[Material for the task — start]

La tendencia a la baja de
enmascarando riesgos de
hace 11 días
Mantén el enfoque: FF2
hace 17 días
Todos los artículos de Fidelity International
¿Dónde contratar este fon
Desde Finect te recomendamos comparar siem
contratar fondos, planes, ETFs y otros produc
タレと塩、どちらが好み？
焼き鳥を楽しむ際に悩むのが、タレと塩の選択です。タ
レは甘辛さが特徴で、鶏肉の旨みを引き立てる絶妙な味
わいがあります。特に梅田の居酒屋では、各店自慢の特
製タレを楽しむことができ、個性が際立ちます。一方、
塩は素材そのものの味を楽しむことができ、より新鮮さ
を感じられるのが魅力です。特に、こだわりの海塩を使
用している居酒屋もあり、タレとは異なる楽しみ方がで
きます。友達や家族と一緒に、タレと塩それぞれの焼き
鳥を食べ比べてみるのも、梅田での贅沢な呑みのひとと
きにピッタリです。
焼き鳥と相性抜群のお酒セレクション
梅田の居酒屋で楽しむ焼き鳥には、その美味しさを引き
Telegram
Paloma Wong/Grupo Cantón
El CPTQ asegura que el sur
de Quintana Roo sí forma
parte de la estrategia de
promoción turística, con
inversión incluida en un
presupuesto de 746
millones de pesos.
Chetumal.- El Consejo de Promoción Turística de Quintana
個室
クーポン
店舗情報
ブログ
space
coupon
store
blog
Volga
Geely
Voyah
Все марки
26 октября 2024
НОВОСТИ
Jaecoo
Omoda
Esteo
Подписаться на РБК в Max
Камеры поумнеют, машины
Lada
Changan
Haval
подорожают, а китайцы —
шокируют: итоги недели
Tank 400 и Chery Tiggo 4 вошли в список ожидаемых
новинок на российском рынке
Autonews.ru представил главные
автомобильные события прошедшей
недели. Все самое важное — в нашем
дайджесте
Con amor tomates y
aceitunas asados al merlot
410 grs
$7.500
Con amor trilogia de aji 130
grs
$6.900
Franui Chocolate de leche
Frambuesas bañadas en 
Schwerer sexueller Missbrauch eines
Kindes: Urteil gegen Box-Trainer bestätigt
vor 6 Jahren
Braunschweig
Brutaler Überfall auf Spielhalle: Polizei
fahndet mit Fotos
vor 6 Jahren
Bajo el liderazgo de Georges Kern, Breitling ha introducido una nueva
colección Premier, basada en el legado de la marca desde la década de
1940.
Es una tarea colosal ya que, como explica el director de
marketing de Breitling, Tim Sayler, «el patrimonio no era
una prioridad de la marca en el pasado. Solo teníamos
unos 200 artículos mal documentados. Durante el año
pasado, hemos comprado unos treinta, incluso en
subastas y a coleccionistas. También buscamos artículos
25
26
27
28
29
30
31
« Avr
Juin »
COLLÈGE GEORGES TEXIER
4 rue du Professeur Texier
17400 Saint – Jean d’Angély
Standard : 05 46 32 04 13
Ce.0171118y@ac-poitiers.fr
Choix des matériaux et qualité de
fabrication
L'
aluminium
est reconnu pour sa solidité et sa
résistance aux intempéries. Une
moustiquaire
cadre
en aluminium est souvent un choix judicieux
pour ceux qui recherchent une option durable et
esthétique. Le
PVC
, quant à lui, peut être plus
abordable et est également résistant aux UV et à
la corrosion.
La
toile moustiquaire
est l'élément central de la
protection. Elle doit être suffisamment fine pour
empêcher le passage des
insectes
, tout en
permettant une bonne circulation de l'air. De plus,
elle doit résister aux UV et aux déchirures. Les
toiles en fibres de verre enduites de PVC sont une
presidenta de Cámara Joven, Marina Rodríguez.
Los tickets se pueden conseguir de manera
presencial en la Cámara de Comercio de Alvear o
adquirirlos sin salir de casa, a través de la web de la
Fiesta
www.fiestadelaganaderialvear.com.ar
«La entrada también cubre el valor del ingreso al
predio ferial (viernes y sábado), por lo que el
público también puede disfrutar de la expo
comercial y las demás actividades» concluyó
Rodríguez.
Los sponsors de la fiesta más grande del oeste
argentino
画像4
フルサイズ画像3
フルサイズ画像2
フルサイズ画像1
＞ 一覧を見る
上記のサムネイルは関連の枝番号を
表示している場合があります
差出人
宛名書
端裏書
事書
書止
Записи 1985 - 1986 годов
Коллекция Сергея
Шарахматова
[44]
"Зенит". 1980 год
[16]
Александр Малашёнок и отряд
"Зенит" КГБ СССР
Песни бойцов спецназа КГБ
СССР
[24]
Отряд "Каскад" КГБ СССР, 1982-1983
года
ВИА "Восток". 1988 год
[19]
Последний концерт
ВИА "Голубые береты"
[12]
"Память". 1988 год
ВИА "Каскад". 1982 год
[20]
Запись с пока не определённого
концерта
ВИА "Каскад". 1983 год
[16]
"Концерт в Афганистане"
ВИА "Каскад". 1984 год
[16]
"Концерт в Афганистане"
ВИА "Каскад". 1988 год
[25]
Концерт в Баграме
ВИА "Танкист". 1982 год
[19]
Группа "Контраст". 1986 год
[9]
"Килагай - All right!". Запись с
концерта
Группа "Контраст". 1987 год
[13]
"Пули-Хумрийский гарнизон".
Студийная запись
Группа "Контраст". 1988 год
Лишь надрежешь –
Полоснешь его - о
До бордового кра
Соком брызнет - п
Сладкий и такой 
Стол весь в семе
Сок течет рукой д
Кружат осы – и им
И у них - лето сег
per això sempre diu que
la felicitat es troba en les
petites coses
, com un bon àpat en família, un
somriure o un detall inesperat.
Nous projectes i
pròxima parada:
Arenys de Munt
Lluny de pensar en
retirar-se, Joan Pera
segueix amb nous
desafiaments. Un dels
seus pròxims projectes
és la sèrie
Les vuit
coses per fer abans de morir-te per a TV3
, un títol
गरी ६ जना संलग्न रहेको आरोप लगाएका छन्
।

[Material for the task — finish]

Return every line of the records above verbatim, keeping each line's text and the order of the lines unchanged.

● Answer to this problem
La tendencia a la baja de
enmascarando riesgos de
hace 11 días
Mantén el enfoque: FF2
hace 17 días
Todos los artículos de Fidelity International
¿Dónde contratar este fon
Desde Finect te recomendamos comparar siem
contratar fondos, planes, ETFs y otros produc
タレと塩、どちらが好み？
焼き鳥を楽しむ際に悩むのが、タレと塩の選択です。タ
レは甘辛さが特徴で、鶏肉の旨みを引き立てる絶妙な味
わいがあります。特に梅田の居酒屋では、各店自慢の特
製タレを楽しむことができ、個性が際立ちます。一方、
塩は素材そのものの味を楽しむことができ、より新鮮さ
を感じられるのが魅力です。特に、こだわりの海塩を使
用している居酒屋もあり、タレとは異なる楽しみ方がで
きます。友達や家族と一緒に、タレと塩それぞれの焼き
鳥を食べ比べてみるのも、梅田での贅沢な呑みのひとと
きにピッタリです。
焼き鳥と相性抜群のお酒セレクション
梅田の居酒屋で楽しむ焼き鳥には、その美味しさを引き
Telegram
Paloma Wong/Grupo Cantón
El CPTQ asegura que el sur
de Quintana Roo sí forma
parte de la estrategia de
promoción turística, con
inversión incluida en un
presupuesto de 746
millones de pesos.
Chetumal.- El Consejo de Promoción Turística de Quintana
個室
クーポン
店舗情報
ブログ
space
coupon
store
blog
Volga
Geely
Voyah
Все марки
26 октября 2024
НОВОСТИ
Jaecoo
Omoda
Esteo
Подписаться на РБК в Max
Камеры поумнеют, машины
Lada
Changan
Haval
подорожают, а китайцы —
шокируют: итоги недели
Tank 400 и Chery Tiggo 4 вошли в список ожидаемых
новинок на российском рынке
Autonews.ru представил главные
автомобильные события прошедшей
недели. Все самое важное — в нашем
дайджесте
Con amor tomates y
aceitunas asados al merlot
410 grs
$7.500
Con amor trilogia de aji 130
grs
$6.900
Franui Chocolate de leche
Frambuesas bañadas en 
Schwerer sexueller Missbrauch eines
Kindes: Urteil gegen Box-Trainer bestätigt
vor 6 Jahren
Braunschweig
Brutaler Überfall auf Spielhalle: Polizei
fahndet mit Fotos
vor 6 Jahren
Bajo el liderazgo de Georges Kern, Breitling ha introducido una nueva
colección Premier, basada en el legado de la marca desde la década de
1940.
Es una tarea colosal ya que, como explica el director de
marketing de Breitling, Tim Sayler, «el patrimonio no era
una prioridad de la marca en el pasado. Solo teníamos
unos 200 artículos mal documentados. Durante el año
pasado, hemos comprado unos treinta, incluso en
subastas y a coleccionistas. También buscamos artículos
25
26
27
28
29
30
31
« Avr
Juin »
COLLÈGE GEORGES TEXIER
4 rue du Professeur Texier
17400 Saint – Jean d’Angély
Standard : 05 46 32 04 13
Ce.0171118y@ac-poitiers.fr
Choix des matériaux et qualité de
fabrication
L'
aluminium
est reconnu pour sa solidité et sa
résistance aux intempéries. Une
moustiquaire
cadre
en aluminium est souvent un choix judicieux
pour ceux qui recherchent une option durable et
esthétique. Le
PVC
, quant à lui, peut être plus
abordable et est également résistant aux UV et à
la corrosion.
La
toile moustiquaire
est l'élément central de la
protection. Elle doit être suffisamment fine pour
empêcher le passage des
insectes
, tout en
permettant une bonne circulation de l'air. De plus,
elle doit résister aux UV et aux déchirures. Les
toiles en fibres de verre enduites de PVC sont une
presidenta de Cámara Joven, Marina Rodríguez.
Los tickets se pueden conseguir de manera
presencial en la Cámara de Comercio de Alvear o
adquirirlos sin salir de casa, a través de la web de la
Fiesta
www.fiestadelaganaderialvear.com.ar
«La entrada también cubre el valor del ingreso al
predio ferial (viernes y sábado), por lo que el
público también puede disfrutar de la expo
comercial y las demás actividades» concluyó
Rodríguez.
Los sponsors de la fiesta más grande del oeste
argentino
画像4
フルサイズ画像3
フルサイズ画像2
フルサイズ画像1
＞ 一覧を見る
上記のサムネイルは関連の枝番号を
表示している場合があります
差出人
宛名書
端裏書
事書
書止
Записи 1985 - 1986 годов
Коллекция Сергея
Шарахматова
[44]
"Зенит". 1980 год
[16]
Александр Малашёнок и отряд
"Зенит" КГБ СССР
Песни бойцов спецназа КГБ
СССР
[24]
Отряд "Каскад" КГБ СССР, 1982-1983
года
ВИА "Восток". 1988 год
[19]
Последний концерт
ВИА "Голубые береты"
[12]
"Память". 1988 год
ВИА "Каскад". 1982 год
[20]
Запись с пока не определённого
концерта
ВИА "Каскад". 1983 год
[16]
"Концерт в Афганистане"
ВИА "Каскад". 1984 год
[16]
"Концерт в Афганистане"
ВИА "Каскад". 1988 год
[25]
Концерт в Баграме
ВИА "Танкист". 1982 год
[19]
Группа "Контраст". 1986 год
[9]
"Килагай - All right!". Запись с
концерта
Группа "Контраст". 1987 год
[13]
"Пули-Хумрийский гарнизон".
Студийная запись
Группа "Контраст". 1988 год
Лишь надрежешь –
Полоснешь его - о
До бордового кра
Соком брызнет - п
Сладкий и такой 
Стол весь в семе
Сок течет рукой д
Кружат осы – и им
И у них - лето сег
per això sempre diu que
la felicitat es troba en les
petites coses
, com un bon àpat en família, un
somriure o un detall inesperat.
Nous projectes i
pròxima parada:
Arenys de Munt
Lluny de pensar en
retirar-se, Joan Pera
segueix amb nous
desafiaments. Un dels
seus pròxims projectes
és la sèrie
Les vuit
coses per fer abans de morir-te per a TV3
, un títol
गरी ६ जना संलग्न रहेको आरोप लगाएका छन्
।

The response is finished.